Records from a data collection:
- - - - -
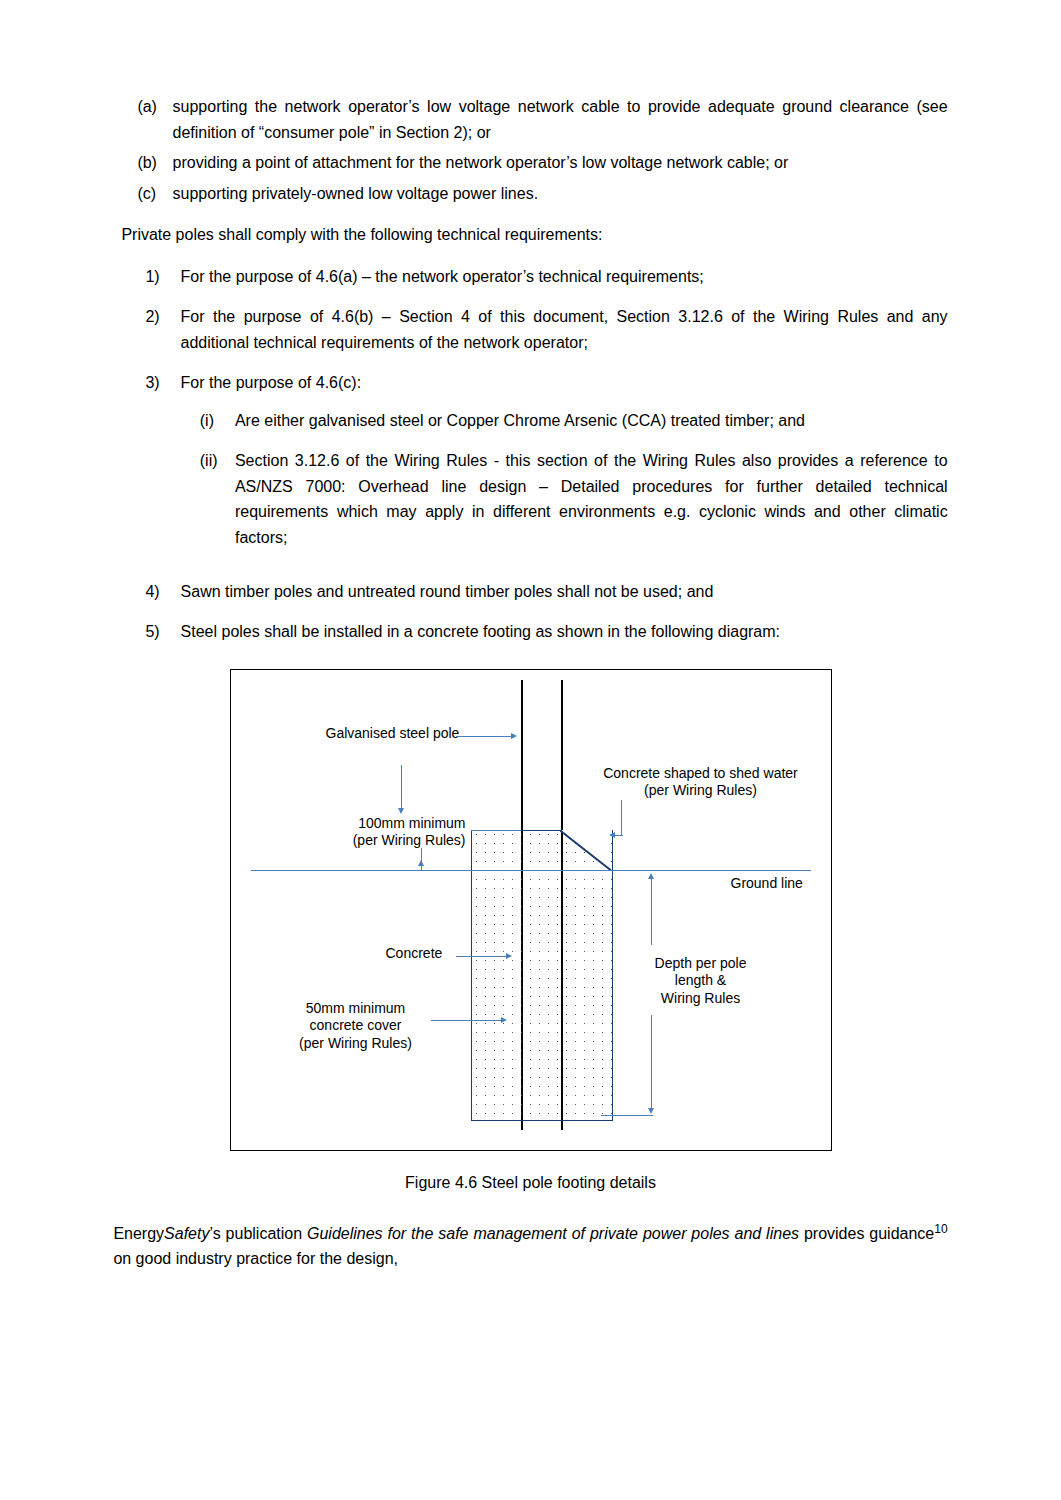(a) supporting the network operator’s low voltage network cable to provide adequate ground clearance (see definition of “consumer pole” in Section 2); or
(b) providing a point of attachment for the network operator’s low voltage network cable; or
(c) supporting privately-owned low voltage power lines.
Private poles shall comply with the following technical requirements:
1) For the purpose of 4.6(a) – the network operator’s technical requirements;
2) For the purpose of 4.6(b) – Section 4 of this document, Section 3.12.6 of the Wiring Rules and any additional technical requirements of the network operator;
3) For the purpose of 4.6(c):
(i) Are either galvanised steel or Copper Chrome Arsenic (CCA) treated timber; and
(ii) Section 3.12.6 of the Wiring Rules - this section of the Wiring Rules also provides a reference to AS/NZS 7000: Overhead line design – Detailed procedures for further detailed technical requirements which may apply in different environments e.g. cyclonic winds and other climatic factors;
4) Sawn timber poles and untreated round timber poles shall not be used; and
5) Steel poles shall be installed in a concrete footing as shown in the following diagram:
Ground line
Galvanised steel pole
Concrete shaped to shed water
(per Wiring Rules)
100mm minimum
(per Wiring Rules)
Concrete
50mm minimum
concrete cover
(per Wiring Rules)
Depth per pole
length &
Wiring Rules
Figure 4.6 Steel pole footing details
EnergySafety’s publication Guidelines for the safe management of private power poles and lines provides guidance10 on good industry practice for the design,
- - - - -
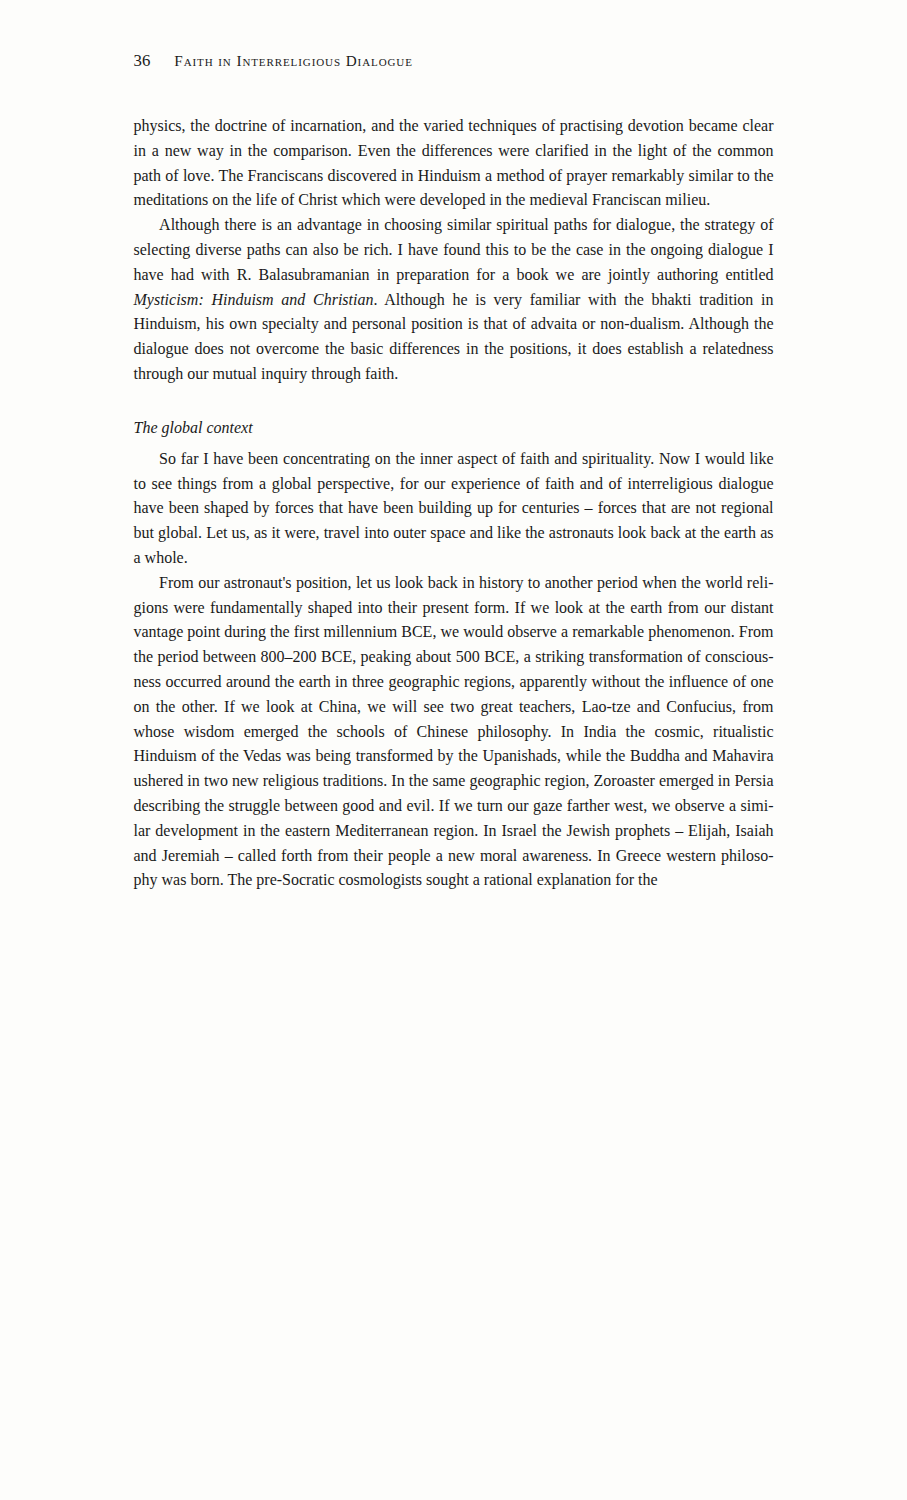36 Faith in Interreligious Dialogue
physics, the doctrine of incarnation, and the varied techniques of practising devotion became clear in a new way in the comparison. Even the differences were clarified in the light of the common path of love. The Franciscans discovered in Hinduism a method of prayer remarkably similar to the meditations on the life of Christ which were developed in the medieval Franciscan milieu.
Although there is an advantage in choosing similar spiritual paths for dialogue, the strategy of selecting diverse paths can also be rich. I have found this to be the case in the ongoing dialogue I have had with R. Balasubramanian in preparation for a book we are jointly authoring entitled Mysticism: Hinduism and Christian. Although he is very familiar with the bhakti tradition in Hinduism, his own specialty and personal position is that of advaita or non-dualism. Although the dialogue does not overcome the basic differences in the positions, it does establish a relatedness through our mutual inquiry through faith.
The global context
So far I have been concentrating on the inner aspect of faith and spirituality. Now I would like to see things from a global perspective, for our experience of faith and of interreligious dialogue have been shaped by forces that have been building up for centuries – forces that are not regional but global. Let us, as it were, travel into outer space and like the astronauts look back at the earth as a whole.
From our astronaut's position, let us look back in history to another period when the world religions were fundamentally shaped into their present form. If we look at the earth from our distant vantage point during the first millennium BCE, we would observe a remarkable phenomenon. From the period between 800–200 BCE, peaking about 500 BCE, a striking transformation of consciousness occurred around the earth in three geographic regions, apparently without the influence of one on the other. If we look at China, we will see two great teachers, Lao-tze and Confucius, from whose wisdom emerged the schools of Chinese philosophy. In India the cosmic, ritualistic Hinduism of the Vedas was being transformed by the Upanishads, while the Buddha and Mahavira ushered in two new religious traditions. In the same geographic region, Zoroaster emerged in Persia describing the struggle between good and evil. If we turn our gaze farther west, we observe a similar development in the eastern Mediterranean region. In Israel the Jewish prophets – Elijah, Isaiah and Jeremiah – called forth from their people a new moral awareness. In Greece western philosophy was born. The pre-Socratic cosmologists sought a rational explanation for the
- - - - -
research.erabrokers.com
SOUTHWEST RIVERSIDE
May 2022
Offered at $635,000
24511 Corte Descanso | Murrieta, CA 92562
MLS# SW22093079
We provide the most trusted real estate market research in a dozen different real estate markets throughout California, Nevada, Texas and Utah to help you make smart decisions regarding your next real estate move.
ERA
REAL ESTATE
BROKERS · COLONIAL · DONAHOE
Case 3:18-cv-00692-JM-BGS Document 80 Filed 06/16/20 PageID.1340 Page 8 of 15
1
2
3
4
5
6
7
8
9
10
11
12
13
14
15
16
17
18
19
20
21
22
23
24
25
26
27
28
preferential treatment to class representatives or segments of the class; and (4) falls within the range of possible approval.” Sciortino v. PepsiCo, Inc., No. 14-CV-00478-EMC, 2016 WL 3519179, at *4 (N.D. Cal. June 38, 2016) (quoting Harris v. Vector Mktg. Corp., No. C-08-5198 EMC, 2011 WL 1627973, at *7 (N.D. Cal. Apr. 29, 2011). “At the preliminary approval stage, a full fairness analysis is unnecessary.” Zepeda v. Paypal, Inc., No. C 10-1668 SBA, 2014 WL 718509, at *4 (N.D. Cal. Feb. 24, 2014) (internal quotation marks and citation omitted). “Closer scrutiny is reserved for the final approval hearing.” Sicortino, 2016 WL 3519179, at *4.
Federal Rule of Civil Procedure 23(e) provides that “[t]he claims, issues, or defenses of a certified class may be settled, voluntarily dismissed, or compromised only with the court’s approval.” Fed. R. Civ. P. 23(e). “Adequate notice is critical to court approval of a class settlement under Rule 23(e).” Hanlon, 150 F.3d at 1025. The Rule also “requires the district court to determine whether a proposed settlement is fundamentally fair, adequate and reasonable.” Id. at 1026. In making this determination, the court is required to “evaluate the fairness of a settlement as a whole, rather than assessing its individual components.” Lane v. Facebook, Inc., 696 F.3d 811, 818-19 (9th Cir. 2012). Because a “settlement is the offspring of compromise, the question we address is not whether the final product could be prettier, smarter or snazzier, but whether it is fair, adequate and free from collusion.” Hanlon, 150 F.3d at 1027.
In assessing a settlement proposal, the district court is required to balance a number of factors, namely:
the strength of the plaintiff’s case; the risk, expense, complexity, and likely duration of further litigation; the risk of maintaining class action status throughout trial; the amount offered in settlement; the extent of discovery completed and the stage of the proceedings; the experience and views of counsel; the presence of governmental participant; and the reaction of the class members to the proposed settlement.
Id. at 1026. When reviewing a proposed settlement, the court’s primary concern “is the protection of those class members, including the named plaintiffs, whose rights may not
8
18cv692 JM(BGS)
- - - - -
#### Activity:
In the records above, how many lines hold the string "research"? Respond with that number only.

#### Reply to the task:
2